→ **Exercise objective**: Summarize the article about General Motors' vehicle backlog during the chip shortage in two sentences.

To give you an idea for how bad the chip shortage is getting for GM, apparently their SUV backlog has reached more than 10,000 units that are parked around Arlington and Midlothian, Texas.
Back in May it was reported that there were 30,000 full-sized and mid-sized pickups parked in the U.S. Midwest and in Mexico.
By the most recent figures, General Motors' backlog of SUVs awaiting semiconductor chip components has reached more than 10,000 units parked in Texas.
Earlier this year, we marveled here on the ground and from space at the thousands of F-150 pickups Ford parked at sites around the Midwest while the pickups awaited components. The Detroit Free Press
reports that General Motors is pursuing the same strategy as Ford, called "build-shy." The term means building as much of a vehicle as possible, with final assembly waiting for the last components. As we all know, the last components this year are the ones requiring semiconductor chips. When Freep
covered the situation at GM in May, the paper heard from sources that the automaker had more than 30,000 full-sized and mid-sized pickups parked in the U.S. Midwest and in Mexico, as well as about 2,000 full-sized SUVs built at GM's Arlington, Texas, plant parked not far away. According to the most recent figures, the SUV backlog has reached more than 10,000 units parked around Arlington and in the nearby town of Midlothian, Texas.
The Arlington plant is one of the only GM facilities to escape downtime this year due to the chip shortage. The plant builds around 1,200 SUVs per day over three shifts, those being the Chevrolet Tahoe and Suburban, GMC Yukon, and Cadillac Escalade. As at other plants, the build-shy vehicles go on car carriers that will deposit them at the waiting lots.
It's key to note that these are rolling figures. When GM gets new shipments of chips, the automaker apportions them in the best way to satisfy dealers, customers, and its bottom line. One big batch of chips were used to get 30,000 vehicles cleared out of lots earlier this summer, which could be partly why the number of SUVs in storage has risen while the pickup figures have declined from the May numbers.

Records taken from a dataset
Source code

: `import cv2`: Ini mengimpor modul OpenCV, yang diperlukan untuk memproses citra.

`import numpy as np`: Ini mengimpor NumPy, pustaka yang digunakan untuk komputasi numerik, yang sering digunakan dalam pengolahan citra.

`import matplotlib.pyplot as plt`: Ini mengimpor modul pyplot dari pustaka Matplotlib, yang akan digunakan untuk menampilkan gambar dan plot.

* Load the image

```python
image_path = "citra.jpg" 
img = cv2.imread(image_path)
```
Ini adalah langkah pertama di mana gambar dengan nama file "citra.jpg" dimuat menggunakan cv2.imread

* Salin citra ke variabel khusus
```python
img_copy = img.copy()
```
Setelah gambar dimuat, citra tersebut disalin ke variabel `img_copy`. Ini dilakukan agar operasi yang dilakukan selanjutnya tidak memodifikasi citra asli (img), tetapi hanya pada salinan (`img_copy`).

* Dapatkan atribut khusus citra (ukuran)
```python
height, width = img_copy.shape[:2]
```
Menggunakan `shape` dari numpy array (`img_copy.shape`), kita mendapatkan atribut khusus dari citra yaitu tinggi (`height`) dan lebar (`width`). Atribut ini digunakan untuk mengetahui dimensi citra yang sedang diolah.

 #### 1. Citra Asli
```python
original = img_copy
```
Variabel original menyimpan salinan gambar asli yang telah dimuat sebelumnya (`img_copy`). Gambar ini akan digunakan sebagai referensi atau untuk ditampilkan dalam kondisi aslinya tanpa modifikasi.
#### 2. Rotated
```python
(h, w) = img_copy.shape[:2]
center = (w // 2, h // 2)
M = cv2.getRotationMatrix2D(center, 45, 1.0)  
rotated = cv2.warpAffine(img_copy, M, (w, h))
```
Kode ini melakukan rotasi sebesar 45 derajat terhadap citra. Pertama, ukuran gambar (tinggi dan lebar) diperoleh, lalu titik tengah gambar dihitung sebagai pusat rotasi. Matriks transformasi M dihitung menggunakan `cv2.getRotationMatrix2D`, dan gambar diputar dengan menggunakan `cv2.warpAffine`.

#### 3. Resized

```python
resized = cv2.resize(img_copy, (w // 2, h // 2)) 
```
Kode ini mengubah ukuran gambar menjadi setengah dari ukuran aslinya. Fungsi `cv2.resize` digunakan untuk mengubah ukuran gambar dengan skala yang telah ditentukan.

→ **Exercise output**: General Motors is following Ford's "build-shy" strategy of building as much of each vehicle as possible and waiting on the chip-dependent components for final assembly, and its SUV backlog has grown from about 2,000 in May to more than 10,000 units parked around Arlington and Midlothian, Texas. The figures shift as new chip shipments arrive; one large batch cleared 30,000 vehicles from lots earlier this summer, which could partly explain why the SUV count has risen while pickup numbers have fallen from the more than 30,000 reported in May.